UK can't apply brakes and accelerator simultaneously
By LI YANG | chinadaily.com.cn | Updated: 2026-06-02 21:44
The United Kingdom's policy toward China often appears less like a coherent strategy than an exercise in cognitive dissonance: ministers speak the language of engagement while officials quietly write the rules of exclusion.
Which is why Chinese Foreign Minister Wang Yi delivered a message that was at once diplomatic and pointed to UK Foreign Secretary Yvette Cooper at the 11th China-UK Strategic Dialogue in Beijing on Tuesday.

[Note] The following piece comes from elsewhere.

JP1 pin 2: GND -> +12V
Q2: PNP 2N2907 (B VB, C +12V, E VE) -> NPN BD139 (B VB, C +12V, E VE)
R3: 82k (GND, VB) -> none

If the UK genuinely wants a long-term, stable and comprehensive strategic partnership with China, he told her, it should provide Chinese enterprises with a fair, just and non-discriminatory business environment.
The request is not difficult to understand. Nor is it controversial.

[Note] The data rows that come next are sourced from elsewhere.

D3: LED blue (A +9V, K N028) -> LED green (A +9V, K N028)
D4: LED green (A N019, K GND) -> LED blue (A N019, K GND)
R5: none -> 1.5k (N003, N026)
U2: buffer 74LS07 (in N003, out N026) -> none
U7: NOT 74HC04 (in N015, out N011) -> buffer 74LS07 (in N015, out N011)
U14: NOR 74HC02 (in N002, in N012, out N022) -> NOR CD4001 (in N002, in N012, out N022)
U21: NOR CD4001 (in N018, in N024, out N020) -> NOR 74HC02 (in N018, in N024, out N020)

Earlier this year, UK Prime Minister Keir Starmer visited China and both sides agreed to elevate their relationship to a long-term, stable comprehensive strategic partnership. China is the world's second-largest economy and the UK's most important trading partner after the European Union and the United States.
Yet the months following the visit have demonstrated how difficult it remains for the UK to reconcile its economic needs with a China-targeting appeasement of the United States and domestic political pressures.
In April, the UK government excluded a Chinese wind turbine manufacturer from offshore wind projects on "national security" grounds. Earlier this year, it unilaterally sanctioned dozens of Chinese entities over the Ukraine crisis. UK officials also continue to raise concerns over issues that are China's internal affairs.
The effect is the UK is trying to pursue deeper economic cooperation while simultaneously narrowing the space in which that cooperation can occur.
A senior Conservative figure criticizing the government's broader economic approach said, "It is like trying to apply the accelerator while having the brake on fully". The observation applies equally well to the UK's China policy.
The government cannot endlessly advertise the UK being open for business while repeatedly expanding security-based restrictions without providing predictable boundaries. Businesses require clarity. Investors require confidence. Markets reward consistency.
The complementarities between the two economies remain substantial. The UK possesses strengths in financial services, higher education, life sciences, artificial intelligence, advanced manufacturing and green technologies. China offers scale, industrial capacity, a vast consumer market and increasingly sophisticated innovation ecosystems. Cooperation in trade, finance, energy transition, artificial intelligence and climate governance could generate benefits for both countries if political obstacles are managed prudently.
That is why the dialogue's broader geopolitical context matters.
Wang's remarks reflect a world that is becoming more fragmented, protectionist and uncertain. Cooper largely agreed on the need for greater communication and cooperation. Both countries sit as permanent members of the United Nations Security Council. Both face global challenges that cannot be addressed through isolation. Climate change does not recognize ideological boundaries. Nor do financial instability, pandemics or nuclear proliferation.
The irony is that the UK and China often agree on the diagnosis even when they disagree on the prescription.
The task for policymakers is not to eliminate differences. That is impossible. The task is to prevent differences from overwhelming areas where cooperation remains both possible and necessary.
This is particularly pertinent for the UK as China enters its 15th Five-Year Plan (2026-30) period. As Wang noted, the plan is not merely a blueprint for China's domestic development but also a catalogue of opportunities for international partners.
The strategic dialogue on Tuesday suggests that both governments understand this reality. The challenge now lies in implementation.
For the UK, that means defining "national security" concerns with precision rather than allowing them to become an all-purpose justification for economic disengagement.